In defending him, however, Gassendi had to tread as lightly as an angel, picking and choosing which beliefs to applaud. Much of religion was superstition, Epicurus insisted, and consciousness ended with death. This alone made him corrupt in many eyes, a pagan atheist dangerous to the church. Yet his other teachings were not so far from godliness. Discipline and moderation left you happier than gluttony and drunkenness, he pointed out. Life’s true joys came not from sex and ambition but from friendship and serenity. He treasured happiness, not hedonism.
“When we say … that pleasure is the end and aim, we do not mean the pleasures of the prodigal or the pleasures of sensuality,” he wrote to Menoeceus. “By pleasure we mean the absence of pain in the body and of trouble in the soul. It is not by an unbroken succession of drinking bouts and of revelry, not by sexual lust, nor the enjoyment of fish and other delicacies of a luxurious table, which produce a pleasant life; it is sober reasoning, searching out the grounds of every choice and avoidance, and banishing those beliefs through which the greatest tumults take possession of the soul.”
He leaned closer to Buddhism than to Bacchus. Julius Caesar was drawn to his thought, as was Thomas Jefferson. Epicurus only wanted us to see how little we needed to be happy. There was nothing wrong with luxury in itself, but depending on luxuries would harm our happiness, he said, just as sexual passion could ensnare us in tangles of unnecessary needs and vulnerabilities.

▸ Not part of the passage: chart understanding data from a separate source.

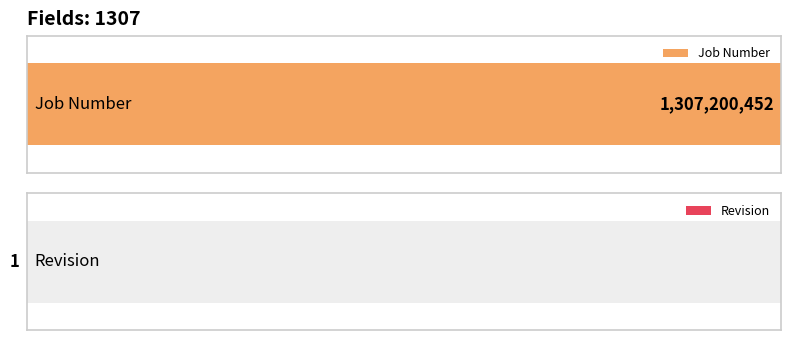

List the labels in order of value, largest first.

Job Number, Revision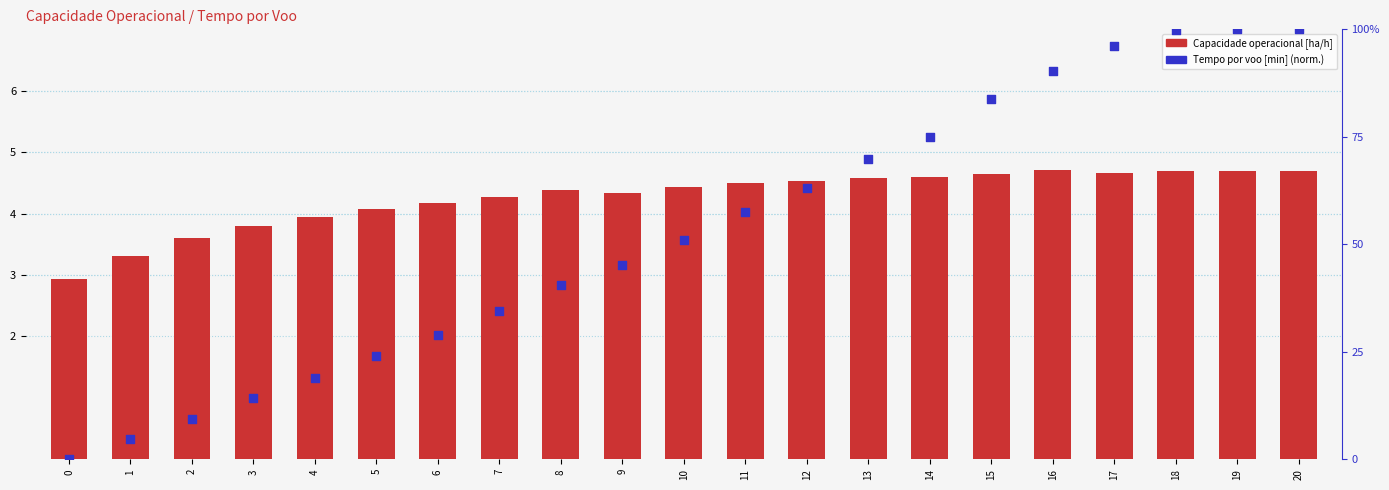

At which category is the sum across all series the highest?

20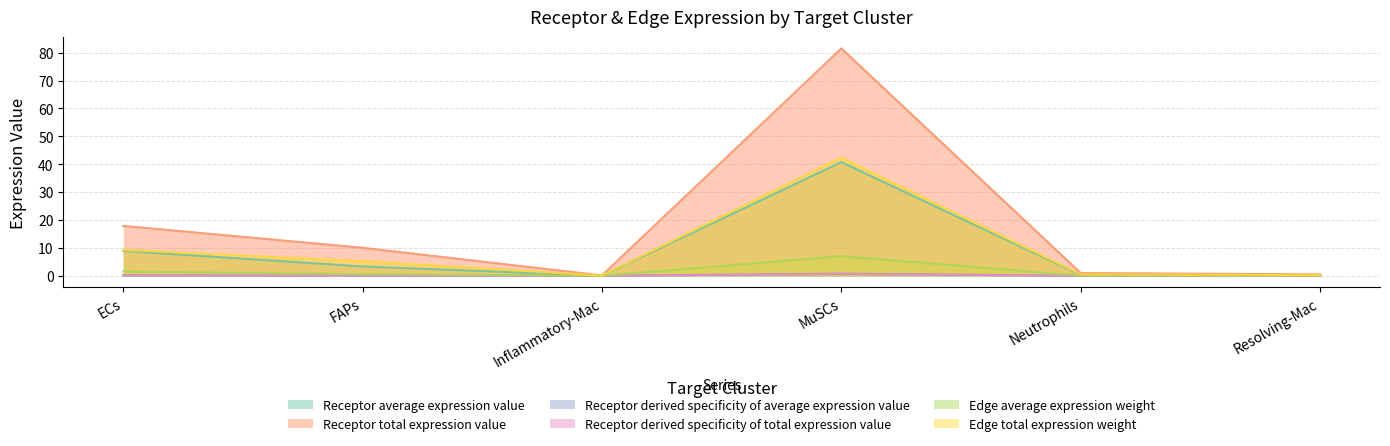

Which category has the lowest value across all series?

Inflammatory-Mac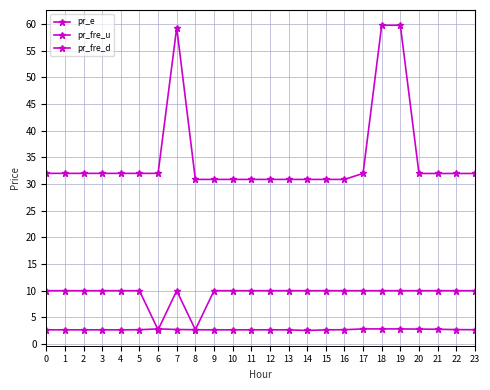

The value of pr_fre_u at 7 is 0.6. True or false?

False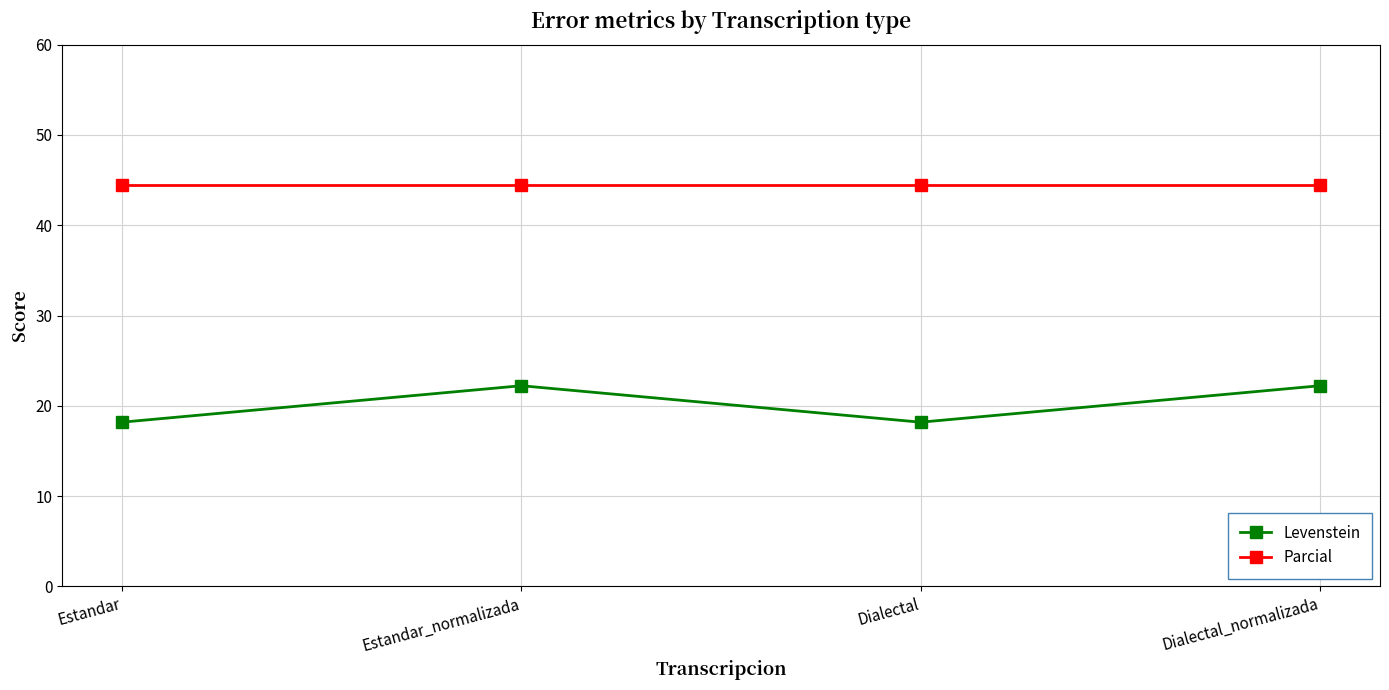

True or false: Parcial has more than 2 interior local peaks.

False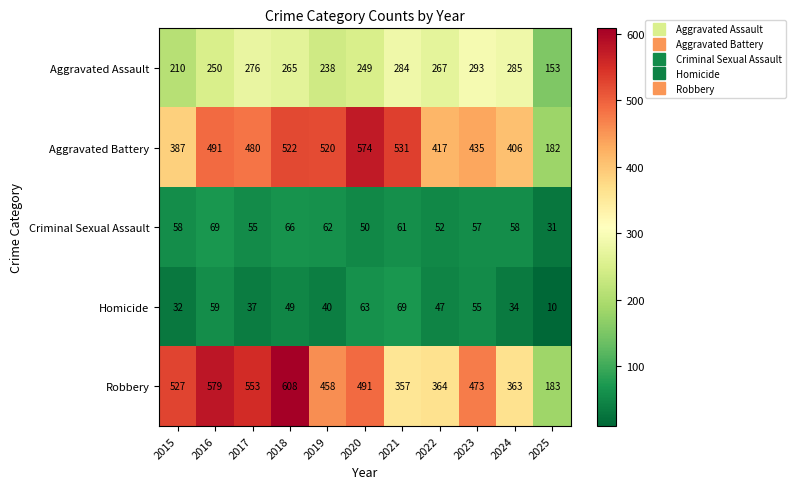

Rank the series at 2025 from lowest to highest value.

Homicide, Criminal Sexual Assault, Aggravated Assault, Aggravated Battery, Robbery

What you could trust was a strong community of friends. Stop fearing god, he urged, and stop fearing death.
Scanning his injunctions against passion and even family life, his mistrust of desire and hunger for security, a shrink would no doubt ask about his childhood. All we know is that Epicurus was born in 341 BCE on the Aegean island of Samos. His parents were immigrants—Athenian settlers who kept their Athenian citizenship and, when Samos began expelling settlers, had to leave. Alexander the Great was amassing his empire, and war and displacement kept people anxious and powerless. It makes sense, then, that little Epicurus would grow up to emphasize tranquility and freedom from fear—and that he would find it easy to withdraw from the political sphere and focus on keeping his private life secure.
Around 307 BCE, he bought a house with a large walled garden and opened a school he called simply The Garden. It was on the way to Plato’s Academy, but the two schools could not have been more different. Rather than teaching math, metaphysics, and political thought to upper-class males, Epicurus welcomed women and enslaved people and talked about how to stop being afraid and put your mind at ease.
The charges of hedonism levied against him for centuries are a weird distortion—but charges of hedonism often are. I think we frighten ourselves. The idea of having license to savor joy reminds us that we lack will power and might tip into excess or choose the wrong pleasures. So we blame the license instead of ourselves. This vulnerability is a tragedy of biochemistry, compounded by the inevitable neuroses that make us a little hungrier than we should be and a society that judges them harshly. Now we are solving this by taking drugs that kill our appetites, stripping away much of the pleasure of fulfilling them. Granted, the drugs wreak havoc with the digestive system and we have to keep taking them forever. But we will not be corrupted by thoughts of pleasure, and we will not be forced to admit our own weakness. We will be tranquil.
Epicurus would be glad of that outcome—but horrified by the terms of the bargain.